“She’s lovely; she’s stylish! I think you and papa are just awful to her. You’re setting Willie against her, too. Leigh thinks so; he says he’d do anything, he’d die for her!”
Mrs. Carter looked a little startled, but she rallied.
“Leigh’s only eighteen,” she observed dryly. “It’s very easy to die for people at eighteen! You’re impertinent to your mother, Emily. Go up-stairs and study for an hour. Mind you take off those stockings!”
Emily began to cry. She cried easily, large tears rolling out of her light-blue eyes. She went up-stairs looking like Niobe, and she cried all the time she was taking off her stockings.
Mrs. Carter stopped rocking and thought. She thought deeply. Emily’s outburst and Leigh’s devotion were such obvious things, and yet—
She lifted her handkerchief and pressed it against her trembling lips. Was William really being set against his wife? Mrs. Carter was a good woman, and the thought distressed her.

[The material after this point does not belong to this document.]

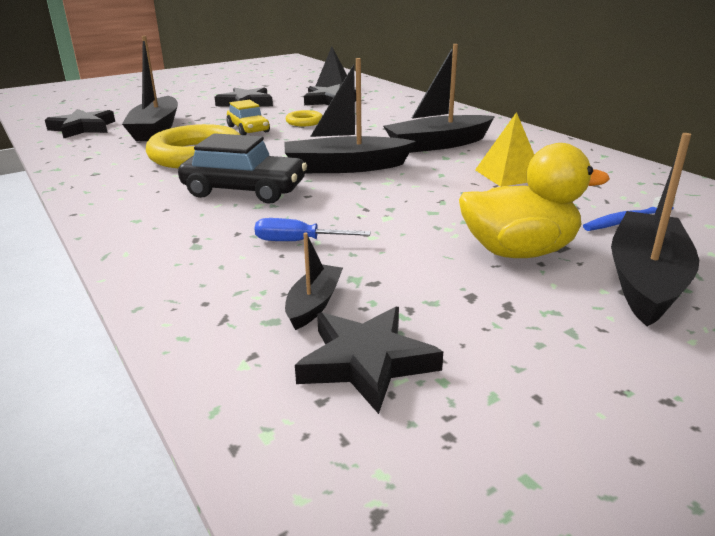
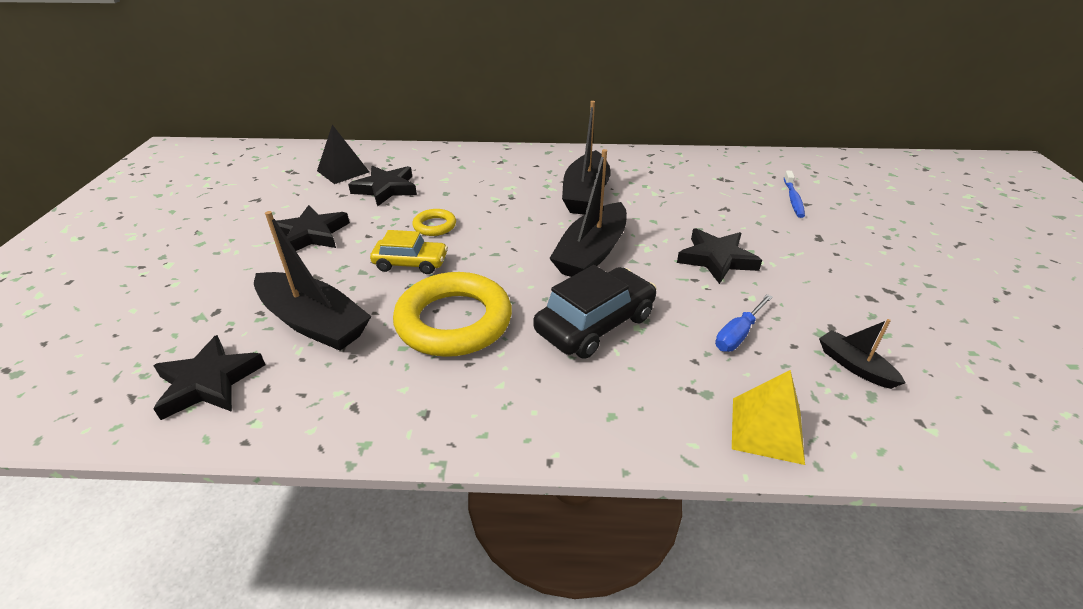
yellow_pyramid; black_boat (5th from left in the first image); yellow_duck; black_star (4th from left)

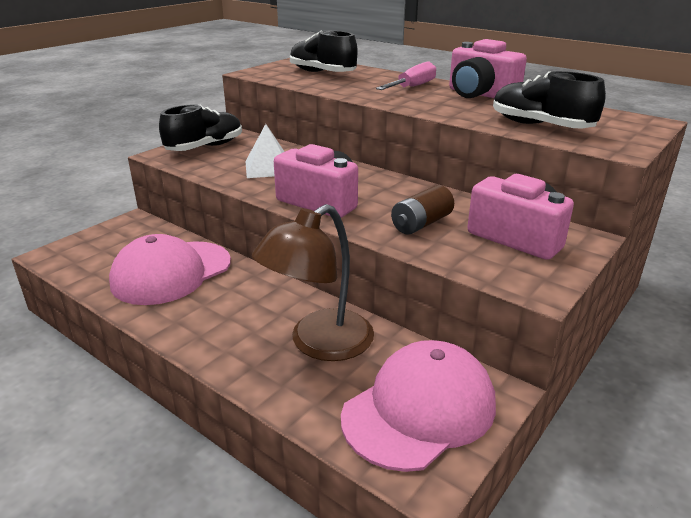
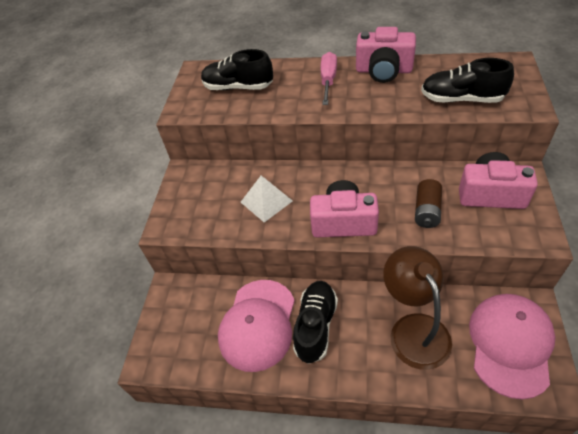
black_shoe (2nd from left); brown_lamp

She did not resume her rocking, she sat motionless, looking straight ahead of her, her face red. She was still sitting there when Daniel, returning early from court, stopped at the door and looked in.
“What’s the matter, mother?” he asked pleasantly. “You look out of sorts.”
“Oh, Dan, please come in here a moment; I want to talk to you.”
Daniel looked a little surprised, but he came in obediently, putting a pile of law-books and papers on the table as he sat down to listen. His mother saw the papers.